Seattle Star: Which he was not responsible for, but there is some link between him and the Code, is there not?
Rifas: Well, the strongest link to the Comics Code is between it and the movie code, the Hays Code, which arose for the same reason: a frightened industry trying to preclude government regulation by regulating themselves.
Seattle Star: I know Dr. Wertham personally hated the Code.
Rifas: He was opposed to it.
Seattle Star: Quite opposed. He went so far as to write, “At present it is far safer for a mother to let her child have a comic book without a seal of approval than one with such a seal.”
Rifas: I think that, because the Comics Code was a self-censorship code, it did not impress him very much.
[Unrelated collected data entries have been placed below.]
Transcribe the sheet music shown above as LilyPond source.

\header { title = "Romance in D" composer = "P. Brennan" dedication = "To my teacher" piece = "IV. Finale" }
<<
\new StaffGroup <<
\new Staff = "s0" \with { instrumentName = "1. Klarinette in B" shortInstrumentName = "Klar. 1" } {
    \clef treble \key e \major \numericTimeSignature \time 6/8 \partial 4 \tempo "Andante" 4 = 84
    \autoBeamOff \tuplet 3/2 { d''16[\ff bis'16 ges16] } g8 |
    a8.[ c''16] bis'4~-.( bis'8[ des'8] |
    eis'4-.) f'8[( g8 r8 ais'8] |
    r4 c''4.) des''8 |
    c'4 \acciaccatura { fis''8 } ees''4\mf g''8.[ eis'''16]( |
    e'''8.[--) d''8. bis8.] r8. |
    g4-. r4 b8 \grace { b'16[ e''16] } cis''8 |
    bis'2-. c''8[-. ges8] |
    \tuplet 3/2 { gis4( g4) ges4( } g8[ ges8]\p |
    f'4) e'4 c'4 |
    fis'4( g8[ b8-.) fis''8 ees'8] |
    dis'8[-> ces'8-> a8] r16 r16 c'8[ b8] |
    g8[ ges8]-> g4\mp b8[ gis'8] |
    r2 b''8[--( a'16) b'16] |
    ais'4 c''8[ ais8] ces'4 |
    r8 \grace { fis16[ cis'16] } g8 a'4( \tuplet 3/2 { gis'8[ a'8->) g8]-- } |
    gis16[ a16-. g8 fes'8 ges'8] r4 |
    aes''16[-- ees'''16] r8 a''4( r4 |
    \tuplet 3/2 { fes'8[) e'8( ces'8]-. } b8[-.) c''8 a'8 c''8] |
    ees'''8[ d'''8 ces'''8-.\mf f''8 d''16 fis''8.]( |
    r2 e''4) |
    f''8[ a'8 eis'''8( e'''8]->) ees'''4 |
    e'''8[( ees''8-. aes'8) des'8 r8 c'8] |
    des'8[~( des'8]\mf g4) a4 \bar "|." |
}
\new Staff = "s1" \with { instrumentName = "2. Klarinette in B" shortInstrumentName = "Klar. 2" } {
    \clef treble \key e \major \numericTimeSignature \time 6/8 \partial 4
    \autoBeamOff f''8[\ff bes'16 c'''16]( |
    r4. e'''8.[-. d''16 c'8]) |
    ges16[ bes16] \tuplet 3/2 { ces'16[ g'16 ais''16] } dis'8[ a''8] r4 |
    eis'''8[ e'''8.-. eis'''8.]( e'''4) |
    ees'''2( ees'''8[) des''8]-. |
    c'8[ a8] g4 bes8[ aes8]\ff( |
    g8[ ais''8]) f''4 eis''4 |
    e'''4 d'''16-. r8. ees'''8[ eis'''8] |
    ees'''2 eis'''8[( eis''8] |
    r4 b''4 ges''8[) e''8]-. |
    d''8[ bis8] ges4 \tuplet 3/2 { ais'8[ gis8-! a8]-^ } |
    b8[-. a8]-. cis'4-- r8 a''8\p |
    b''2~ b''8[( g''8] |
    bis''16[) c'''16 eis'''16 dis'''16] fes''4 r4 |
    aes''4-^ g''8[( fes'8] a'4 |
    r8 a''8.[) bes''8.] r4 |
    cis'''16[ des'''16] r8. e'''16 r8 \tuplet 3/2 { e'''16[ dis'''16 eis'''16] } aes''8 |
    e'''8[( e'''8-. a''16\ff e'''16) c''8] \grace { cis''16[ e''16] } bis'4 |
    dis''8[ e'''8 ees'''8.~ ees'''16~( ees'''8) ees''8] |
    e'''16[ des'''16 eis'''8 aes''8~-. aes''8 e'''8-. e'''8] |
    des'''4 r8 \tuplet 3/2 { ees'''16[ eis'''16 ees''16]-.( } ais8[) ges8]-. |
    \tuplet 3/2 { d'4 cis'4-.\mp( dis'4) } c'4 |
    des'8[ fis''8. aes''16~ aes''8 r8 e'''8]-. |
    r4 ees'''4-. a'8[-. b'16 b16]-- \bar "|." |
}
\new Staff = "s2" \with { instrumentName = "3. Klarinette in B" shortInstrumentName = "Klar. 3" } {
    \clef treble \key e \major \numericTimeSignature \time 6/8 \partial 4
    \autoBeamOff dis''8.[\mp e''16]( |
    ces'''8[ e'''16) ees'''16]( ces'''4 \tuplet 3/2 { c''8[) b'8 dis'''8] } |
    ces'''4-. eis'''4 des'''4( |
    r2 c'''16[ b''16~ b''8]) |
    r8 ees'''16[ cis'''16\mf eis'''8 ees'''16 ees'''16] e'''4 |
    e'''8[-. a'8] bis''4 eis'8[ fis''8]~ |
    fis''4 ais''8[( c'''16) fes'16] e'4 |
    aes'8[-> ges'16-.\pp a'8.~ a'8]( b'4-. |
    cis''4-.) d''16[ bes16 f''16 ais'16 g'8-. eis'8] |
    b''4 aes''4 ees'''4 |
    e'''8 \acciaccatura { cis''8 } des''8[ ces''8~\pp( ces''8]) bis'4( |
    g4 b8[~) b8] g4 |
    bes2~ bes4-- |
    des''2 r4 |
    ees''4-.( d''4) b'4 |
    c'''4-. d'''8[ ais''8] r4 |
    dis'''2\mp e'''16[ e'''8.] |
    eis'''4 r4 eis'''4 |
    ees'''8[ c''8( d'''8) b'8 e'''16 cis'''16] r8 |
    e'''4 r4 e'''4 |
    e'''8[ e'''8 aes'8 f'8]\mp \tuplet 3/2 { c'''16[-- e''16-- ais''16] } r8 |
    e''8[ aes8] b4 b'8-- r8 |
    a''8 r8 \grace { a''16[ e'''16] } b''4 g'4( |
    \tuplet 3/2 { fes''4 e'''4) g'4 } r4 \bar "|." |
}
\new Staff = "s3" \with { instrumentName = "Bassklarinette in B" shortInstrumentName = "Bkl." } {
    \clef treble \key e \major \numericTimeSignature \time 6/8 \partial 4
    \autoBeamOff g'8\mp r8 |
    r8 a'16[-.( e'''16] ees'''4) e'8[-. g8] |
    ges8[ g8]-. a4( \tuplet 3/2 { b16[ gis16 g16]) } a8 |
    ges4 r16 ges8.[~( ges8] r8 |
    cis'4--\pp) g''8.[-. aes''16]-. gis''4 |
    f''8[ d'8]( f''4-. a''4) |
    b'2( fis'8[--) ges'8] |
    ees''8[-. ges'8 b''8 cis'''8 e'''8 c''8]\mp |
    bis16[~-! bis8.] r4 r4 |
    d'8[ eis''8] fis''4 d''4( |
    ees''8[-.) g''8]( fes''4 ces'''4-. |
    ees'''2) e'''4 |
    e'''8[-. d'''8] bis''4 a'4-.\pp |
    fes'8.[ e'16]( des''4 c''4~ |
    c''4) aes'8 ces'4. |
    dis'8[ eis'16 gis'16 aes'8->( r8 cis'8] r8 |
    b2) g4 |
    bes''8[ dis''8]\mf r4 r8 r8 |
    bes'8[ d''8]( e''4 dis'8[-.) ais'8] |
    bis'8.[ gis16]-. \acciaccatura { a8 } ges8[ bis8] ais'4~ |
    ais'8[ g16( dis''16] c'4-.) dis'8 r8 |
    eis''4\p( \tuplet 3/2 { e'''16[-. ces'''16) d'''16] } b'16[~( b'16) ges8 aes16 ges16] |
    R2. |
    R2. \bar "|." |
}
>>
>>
From his point of view, the content of the stories had perhaps been toned down, but there was still the same undertone of callousness and brutality. I don’t know. It’s hard to say. He believed in a more direct regulation. Wertham belonged to a generation that had more faith in government regulation than is currently fashionable.
Seattle Star: How do you think the current comics situation relates to the situation of comics before the Code?
Rifas: It’s like a pre-Code situation in that most people are unaware of what is going on in comics, and that if they did know, a great many of them would agree that comics have gone too far in their depictions of sex and violence. More importantly, it’s like a pre-Code situation in that a few big companies are in a position to sharply choke back freedom of expression if they feel their profits are threatened by government regulation.
And the issues are the same. Open discussion and condemnation of misogynist, militaristic, racist, degrading comic book content does not threaten free expression in comics. “Freedom of expression” does not mean freedom to speak without fear of contradiction. Freedom of expression is freedom to participate in a discussion. The comic book industry’s reluctance (or inability) to draw clear distinctions between material appropriate for children and material that is not appropriate for children weakens public support for all freedom of expression in comic books.
Seattle Star: Leonard, it’s nice to talk with you.
Rifas: Thanks, it’s been educational. Best of luck with your magazine!